Records provided
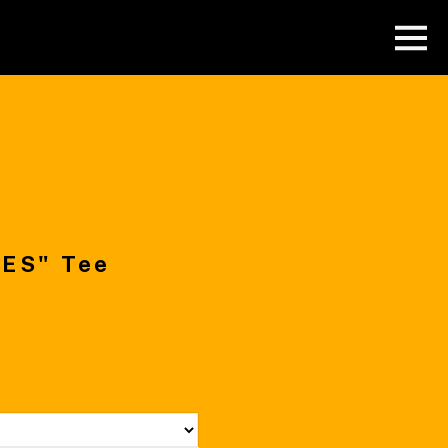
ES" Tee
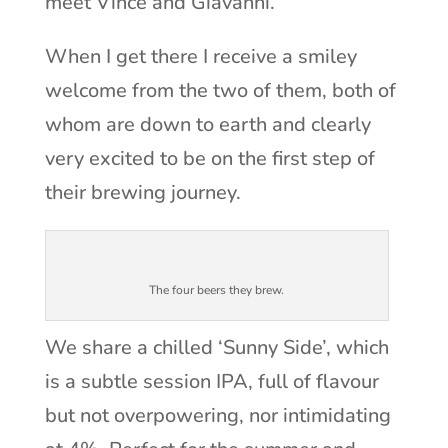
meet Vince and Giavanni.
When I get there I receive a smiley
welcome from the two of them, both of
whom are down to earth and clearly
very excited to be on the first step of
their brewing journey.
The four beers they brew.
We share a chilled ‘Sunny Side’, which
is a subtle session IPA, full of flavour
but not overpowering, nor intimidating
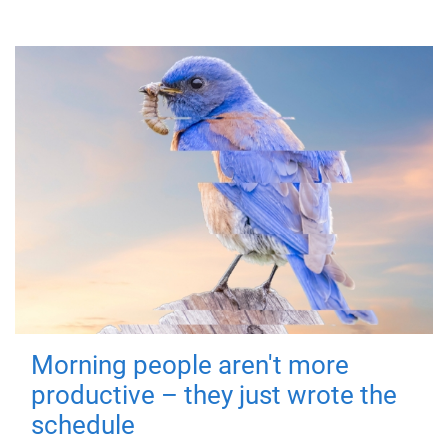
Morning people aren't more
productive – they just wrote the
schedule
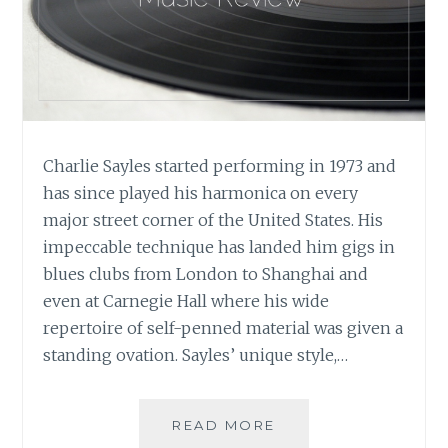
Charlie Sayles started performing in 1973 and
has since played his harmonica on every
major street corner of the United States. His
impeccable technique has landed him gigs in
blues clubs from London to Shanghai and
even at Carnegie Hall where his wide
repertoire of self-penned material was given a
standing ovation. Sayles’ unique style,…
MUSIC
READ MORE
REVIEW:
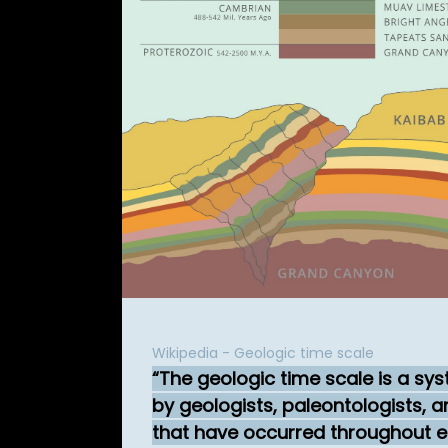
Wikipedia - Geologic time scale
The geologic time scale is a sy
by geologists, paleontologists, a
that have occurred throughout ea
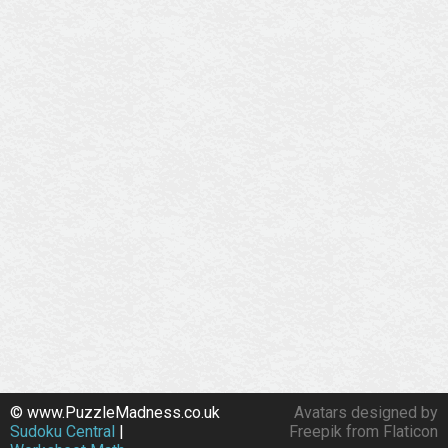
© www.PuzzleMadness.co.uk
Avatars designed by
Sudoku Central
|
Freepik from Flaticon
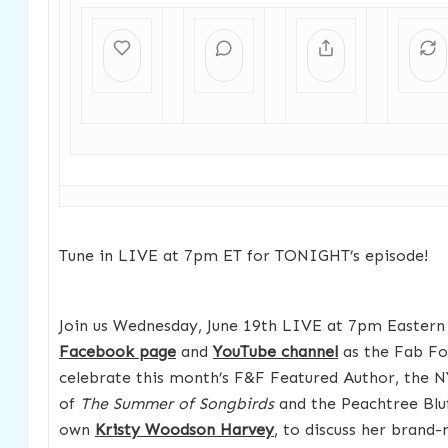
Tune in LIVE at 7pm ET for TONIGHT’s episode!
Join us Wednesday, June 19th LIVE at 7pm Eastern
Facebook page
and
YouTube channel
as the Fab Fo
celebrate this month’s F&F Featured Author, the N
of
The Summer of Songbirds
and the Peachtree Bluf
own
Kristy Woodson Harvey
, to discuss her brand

--

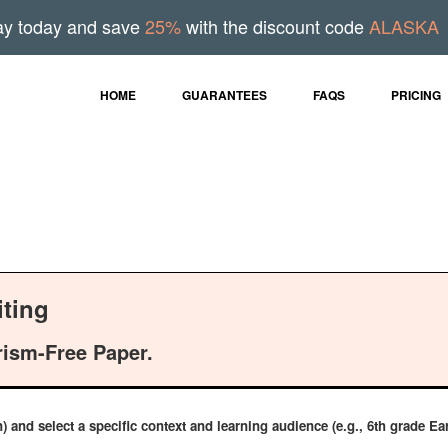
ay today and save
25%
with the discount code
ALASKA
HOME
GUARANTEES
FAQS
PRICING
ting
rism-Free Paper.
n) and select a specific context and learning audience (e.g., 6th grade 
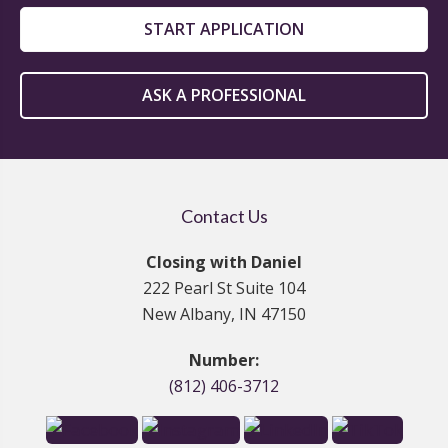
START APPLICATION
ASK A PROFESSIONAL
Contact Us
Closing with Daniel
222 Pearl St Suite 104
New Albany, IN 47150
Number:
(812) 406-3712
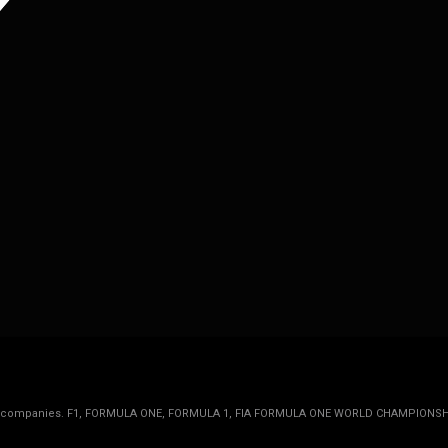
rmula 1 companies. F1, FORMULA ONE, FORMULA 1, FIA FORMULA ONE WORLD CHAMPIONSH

What needs to be done
Your reply is to be an exact repeat of the listing above from the line holding "(812) 406-3712" down to the line holding "rmula 1 companies.", ends included, pictures excluded.

Result below
(812) 406-3712
rmula 1 companies. F1, FORMULA ONE, FORMULA 1, FIA FORMULA ONE WORLD CHAMPIONSH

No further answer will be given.